Supplied text:
When you witness an amazingly skillful performance, whether it is an Olympic gymnast, a violin concerto or world-class aerobatic flying, the real process at work is the human brain functioning at its peak. The secret to acquiring and sustaining this level of technical perfection is revealed in a fascinating book; The Talent Code. Author Daniel Coyle is a very engaging writer and repeatedly demonstrates the essence of masterful instruction and performance across a spectrum of diverse pursuits–from Brazilian soccer to world-class musicians. (As a treat for pilots, Coyle also pays homage to the value of the original Link Aviation Flight Simulator).
In one ramshackle little gymnasium outside Moscow, The Spartak Tennis Club, talented coaches have created more world-class tennis stars in the last 20 years than in the whole USA. In a similar spartan Adirondack music camp, master instructors taught Yo-Yo Ma, Pinchas Zuckerman and a host of other world-class musicians. Using these examples and many others, Coyle distills the essence of how amazing education really works, and how to turbocharge your learning. It’s also great news for every aspiring aviator that “talent” is more “how you learn” than genetic destiny. I highly recommend this short and exciting book to every flight educator.

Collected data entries
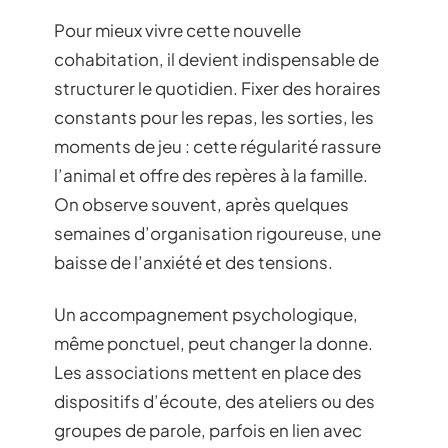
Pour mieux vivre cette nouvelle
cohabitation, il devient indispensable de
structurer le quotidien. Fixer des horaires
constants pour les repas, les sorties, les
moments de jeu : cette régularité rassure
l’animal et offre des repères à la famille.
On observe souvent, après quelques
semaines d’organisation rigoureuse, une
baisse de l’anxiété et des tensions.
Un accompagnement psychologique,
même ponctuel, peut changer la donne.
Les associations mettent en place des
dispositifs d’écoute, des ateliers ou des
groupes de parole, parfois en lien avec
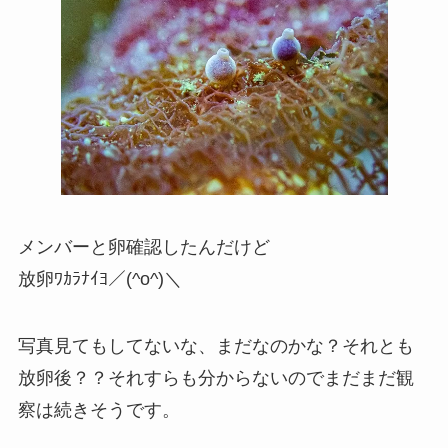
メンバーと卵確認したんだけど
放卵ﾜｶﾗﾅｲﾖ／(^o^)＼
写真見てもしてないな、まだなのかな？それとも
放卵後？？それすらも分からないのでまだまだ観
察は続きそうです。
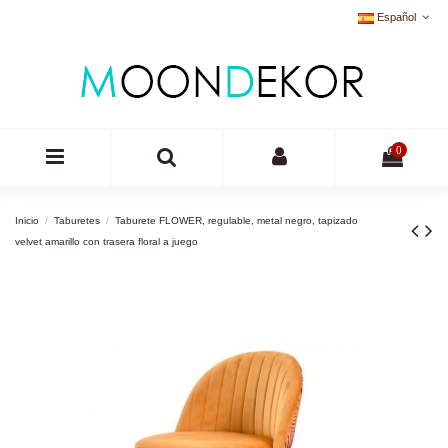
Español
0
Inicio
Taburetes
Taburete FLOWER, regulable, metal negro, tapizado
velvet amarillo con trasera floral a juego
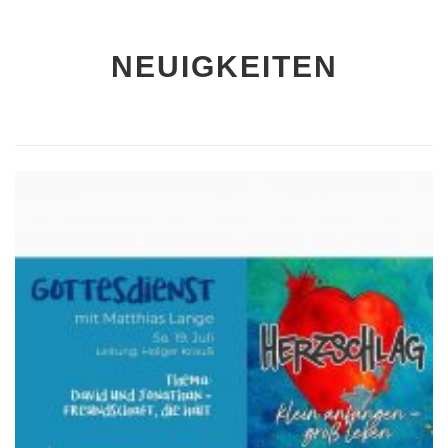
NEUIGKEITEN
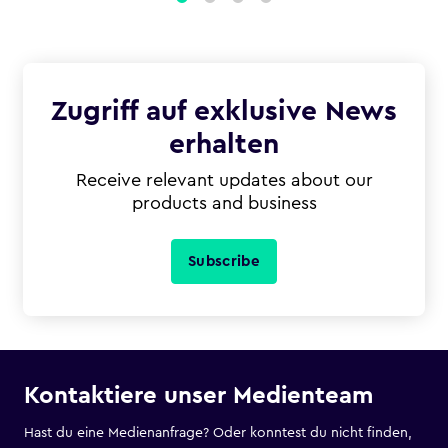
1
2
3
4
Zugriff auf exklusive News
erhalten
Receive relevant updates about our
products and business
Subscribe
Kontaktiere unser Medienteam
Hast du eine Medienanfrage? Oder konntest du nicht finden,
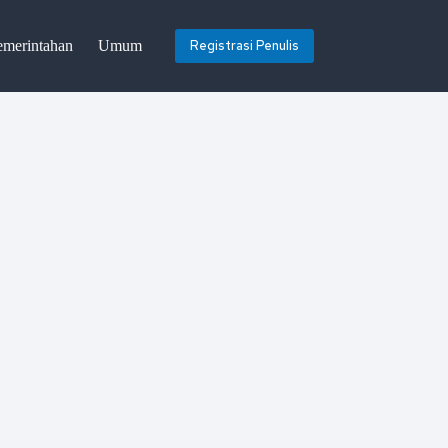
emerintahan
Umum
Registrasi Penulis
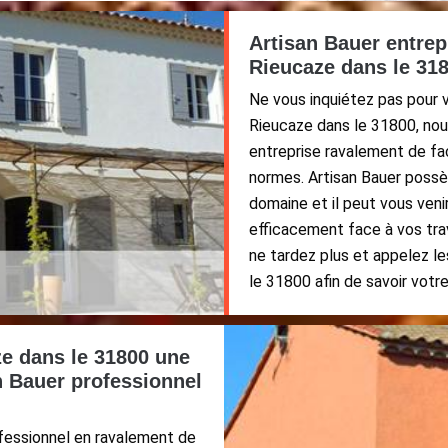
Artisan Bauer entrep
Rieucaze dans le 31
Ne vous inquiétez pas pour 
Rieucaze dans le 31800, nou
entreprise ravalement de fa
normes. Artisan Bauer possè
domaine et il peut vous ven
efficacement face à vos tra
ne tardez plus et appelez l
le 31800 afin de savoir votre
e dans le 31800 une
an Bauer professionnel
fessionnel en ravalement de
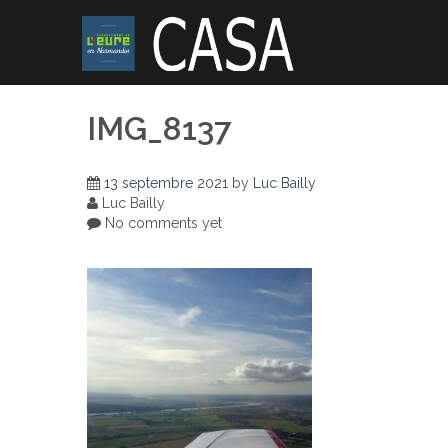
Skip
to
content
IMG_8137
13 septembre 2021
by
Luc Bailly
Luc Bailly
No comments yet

Aim of the task:
Transcribe the book review, everything from "When you witness" down to "Aviation Flight Simulator).".

Task output:
When you witness an amazingly skillful performance, whether it is an Olympic gymnast, a violin concerto or world-class aerobatic flying, the real process at work is the human brain functioning at its peak. The secret to acquiring and sustaining this level of technical perfection is revealed in a fascinating book; The Talent Code. Author Daniel Coyle is a very engaging writer and repeatedly demonstrates the essence of masterful instruction and performance across a spectrum of diverse pursuits–from Brazilian soccer to world-class musicians. (As a treat for pilots, Coyle also pays homage to the value of the original Link Aviation Flight Simulator).